#### Short task:
Please write out every line of the listing below without changes, omitting the pictures.

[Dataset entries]

--------

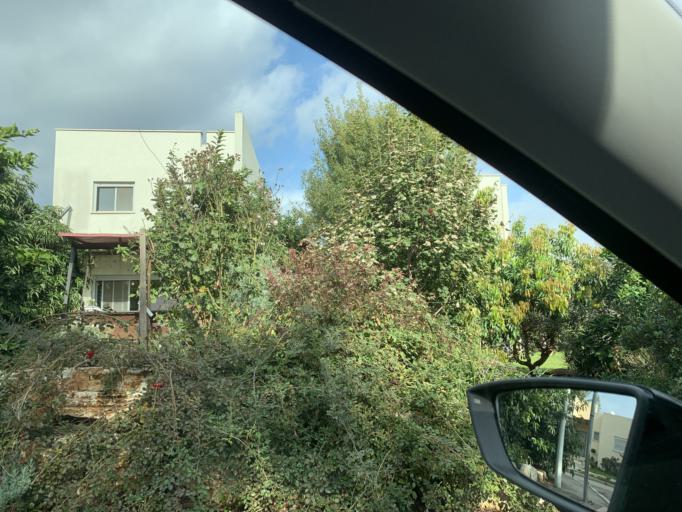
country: PS
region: West Bank
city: Qalqilyah
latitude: 32.1997
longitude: 34.9491
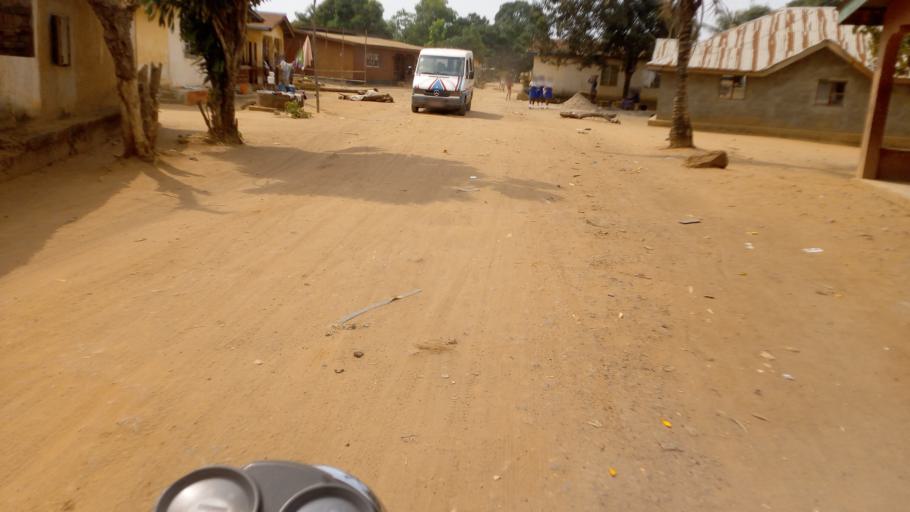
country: SL
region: Western Area
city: Waterloo
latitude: 8.3225
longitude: -13.0558
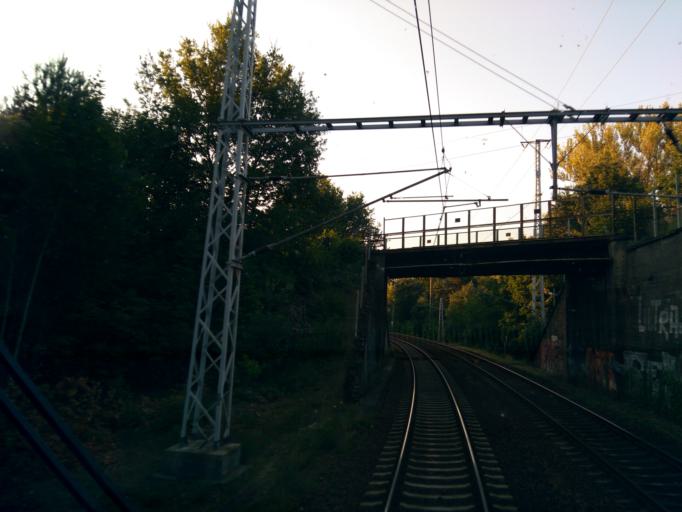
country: DE
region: Berlin
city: Adlershof
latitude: 52.4186
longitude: 13.5589
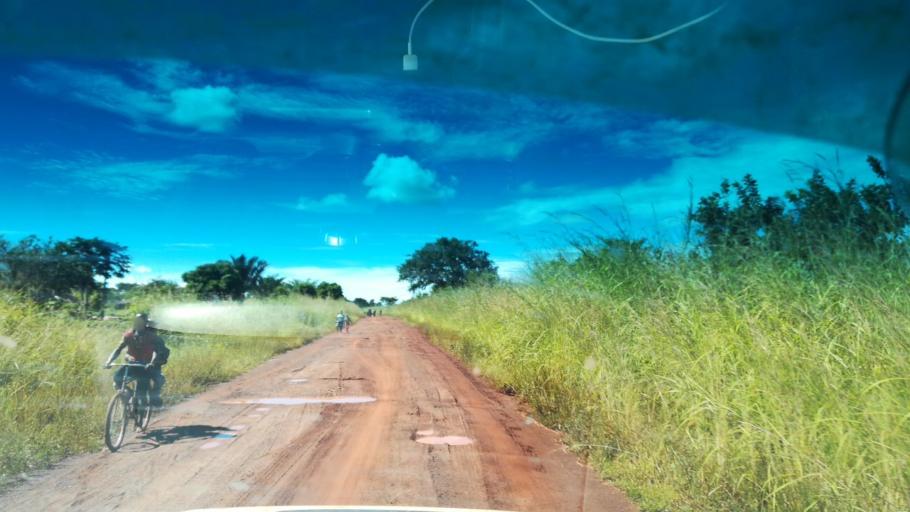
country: ZM
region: Luapula
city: Nchelenge
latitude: -9.6201
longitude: 28.2570
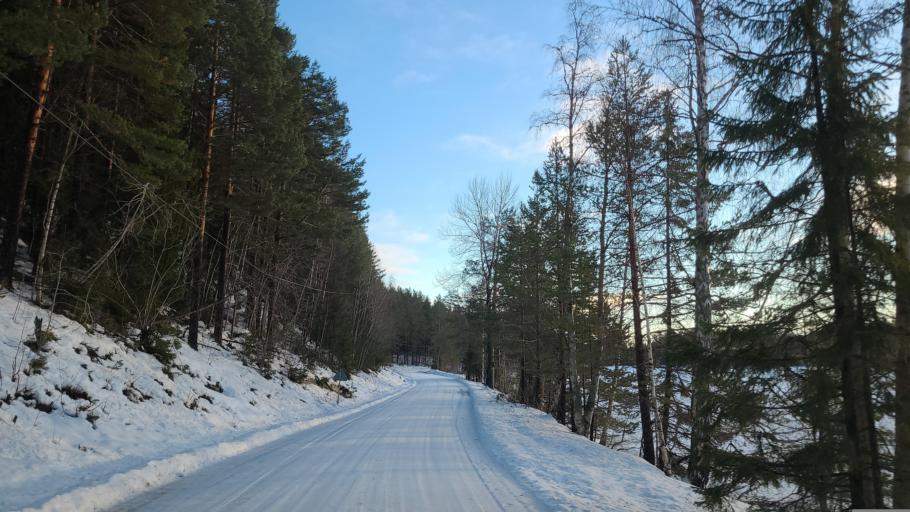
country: SE
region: Gaevleborg
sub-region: Bollnas Kommun
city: Kilafors
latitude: 61.3891
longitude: 16.6859
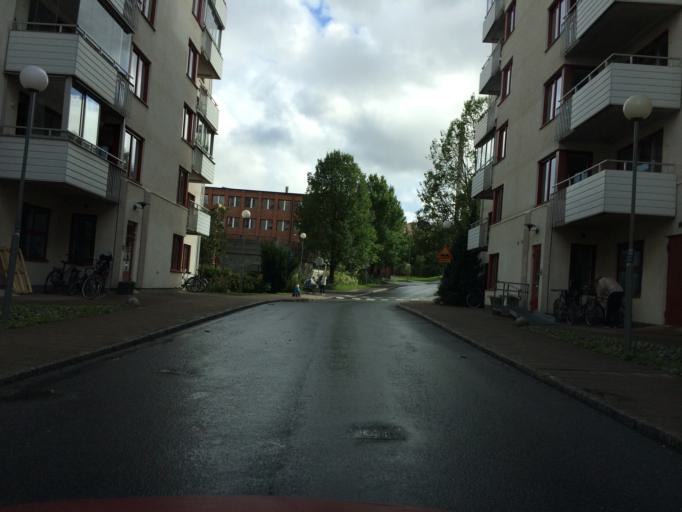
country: SE
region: Stockholm
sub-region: Stockholms Kommun
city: Bromma
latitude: 59.3073
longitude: 17.9810
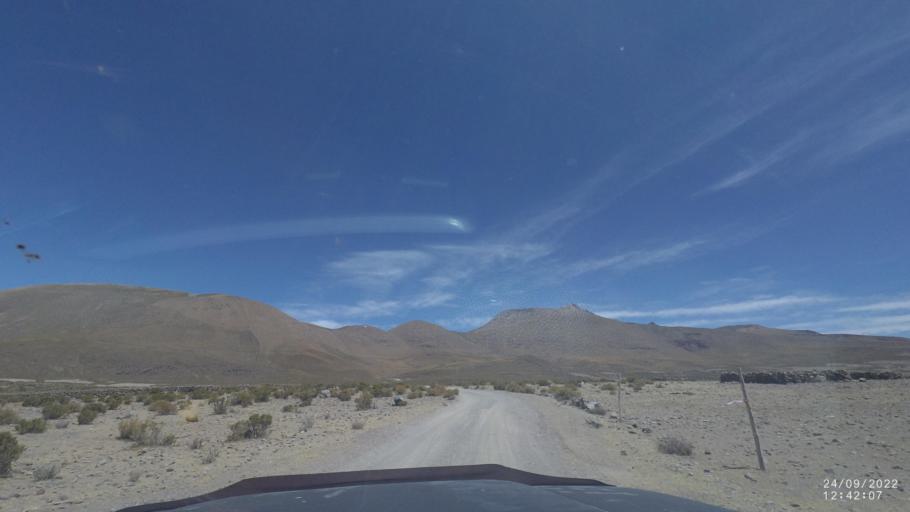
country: BO
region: Potosi
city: Colchani
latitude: -19.7952
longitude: -67.5774
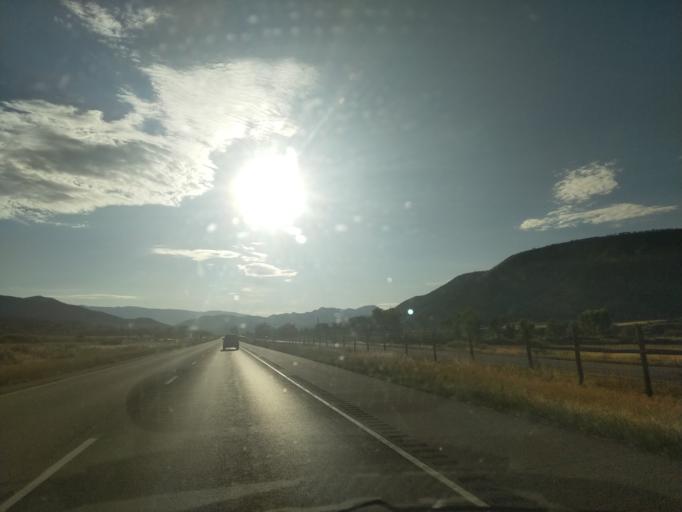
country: US
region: Colorado
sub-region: Garfield County
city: Silt
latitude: 39.5486
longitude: -107.6091
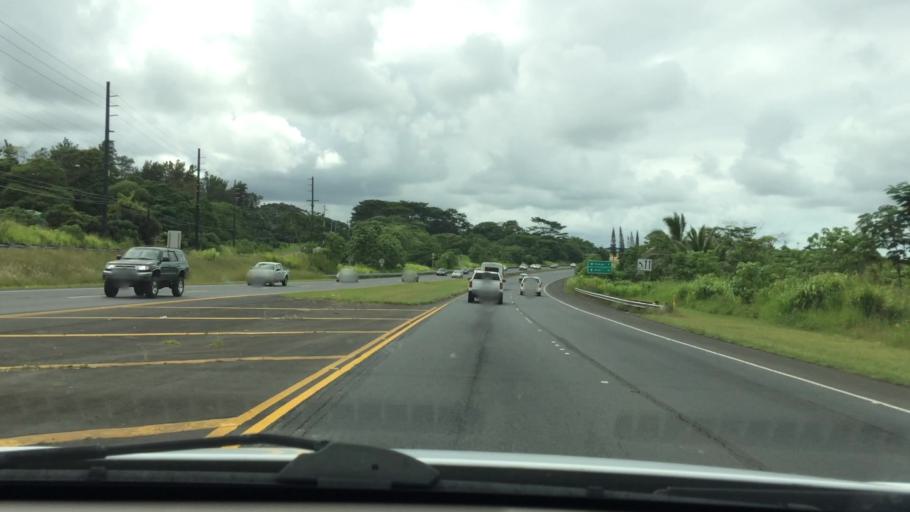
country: US
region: Hawaii
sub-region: Hawaii County
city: Kea'au
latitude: 19.6066
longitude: -155.0279
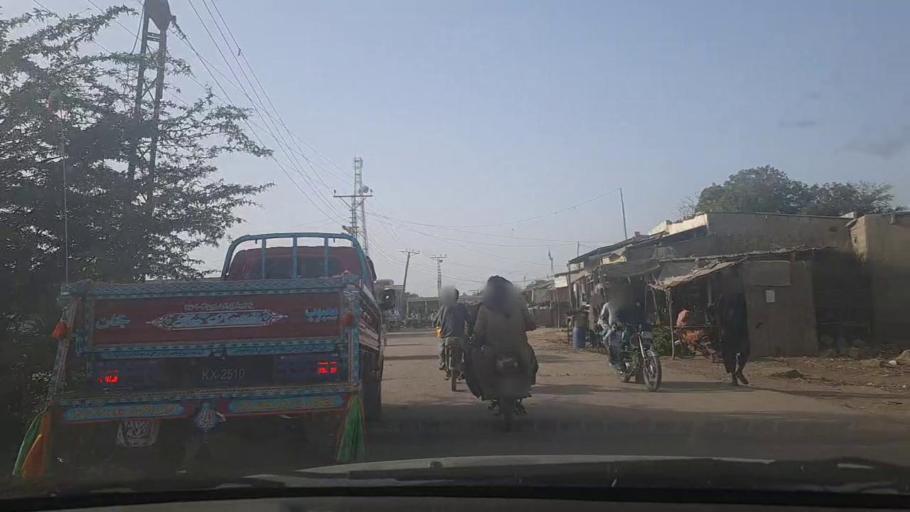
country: PK
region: Sindh
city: Keti Bandar
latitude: 24.3039
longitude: 67.6048
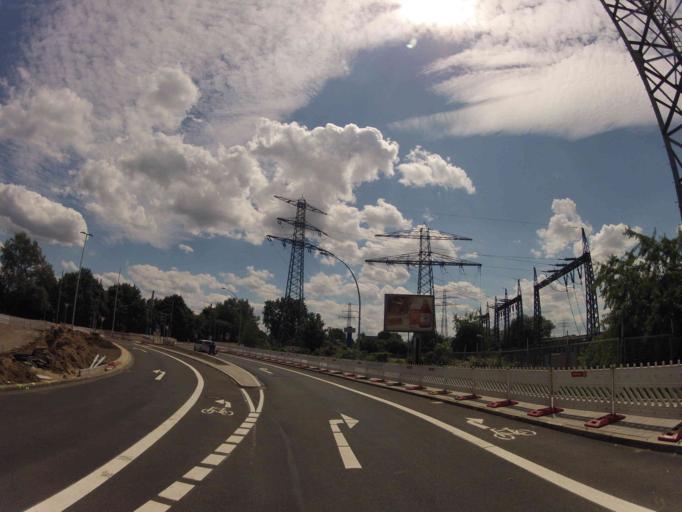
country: DE
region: Hamburg
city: Rothenburgsort
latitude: 53.5269
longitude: 10.0691
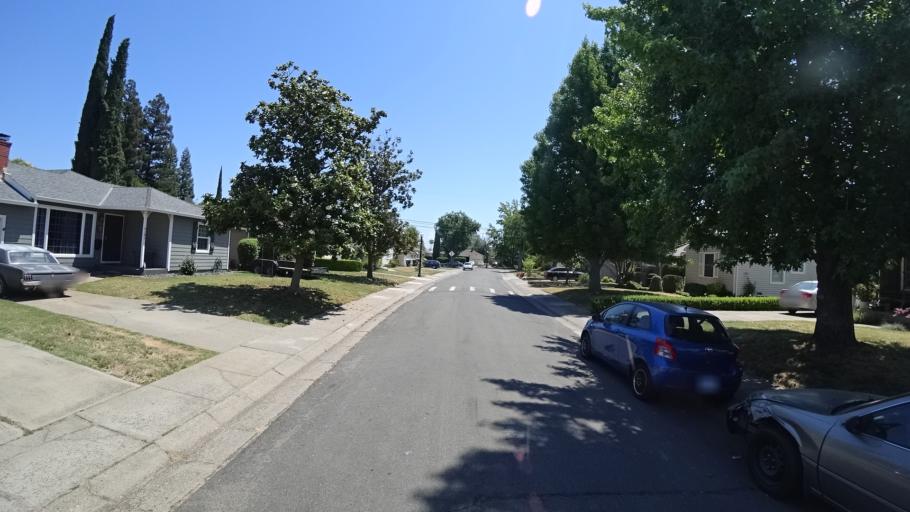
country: US
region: California
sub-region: Sacramento County
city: Parkway
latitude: 38.5387
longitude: -121.4340
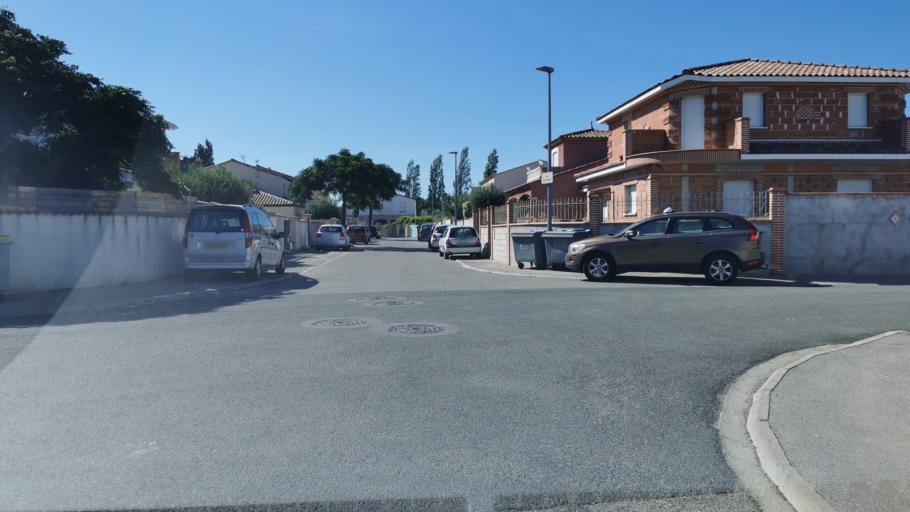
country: FR
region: Languedoc-Roussillon
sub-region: Departement de l'Aude
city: Narbonne
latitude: 43.1989
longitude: 3.0206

--------

#### Full answer:
country: PS
region: West Bank
city: Qalqilyah
latitude: 32.1997
longitude: 34.9491
country: SL
region: Western Area
city: Waterloo
latitude: 8.3225
longitude: -13.0558
country: DE
region: Berlin
city: Adlershof
latitude: 52.4186
longitude: 13.5589
country: ZM
region: Luapula
city: Nchelenge
latitude: -9.6201
longitude: 28.2570
country: SE
region: Gaevleborg
sub-region: Bollnas Kommun
city: Kilafors
latitude: 61.3891
longitude: 16.6859
country: SE
region: Stockholm
sub-region: Stockholms Kommun
city: Bromma
latitude: 59.3073
longitude: 17.9810
country: BO
region: Potosi
city: Colchani
latitude: -19.7952
longitude: -67.5774
country: US
region: Colorado
sub-region: Garfield County
city: Silt
latitude: 39.5486
longitude: -107.6091
country: US
region: Hawaii
sub-region: Hawaii County
city: Kea'au
latitude: 19.6066
longitude: -155.0279
country: PK
region: Sindh
city: Keti Bandar
latitude: 24.3039
longitude: 67.6048
country: DE
region: Hamburg
city: Rothenburgsort
latitude: 53.5269
longitude: 10.0691
country: US
region: California
sub-region: Sacramento County
city: Parkway
latitude: 38.5387
longitude: -121.4340
country: FR
region: Languedoc-Roussillon
sub-region: Departement de l'Aude
city: Narbonne
latitude: 43.1989
longitude: 3.0206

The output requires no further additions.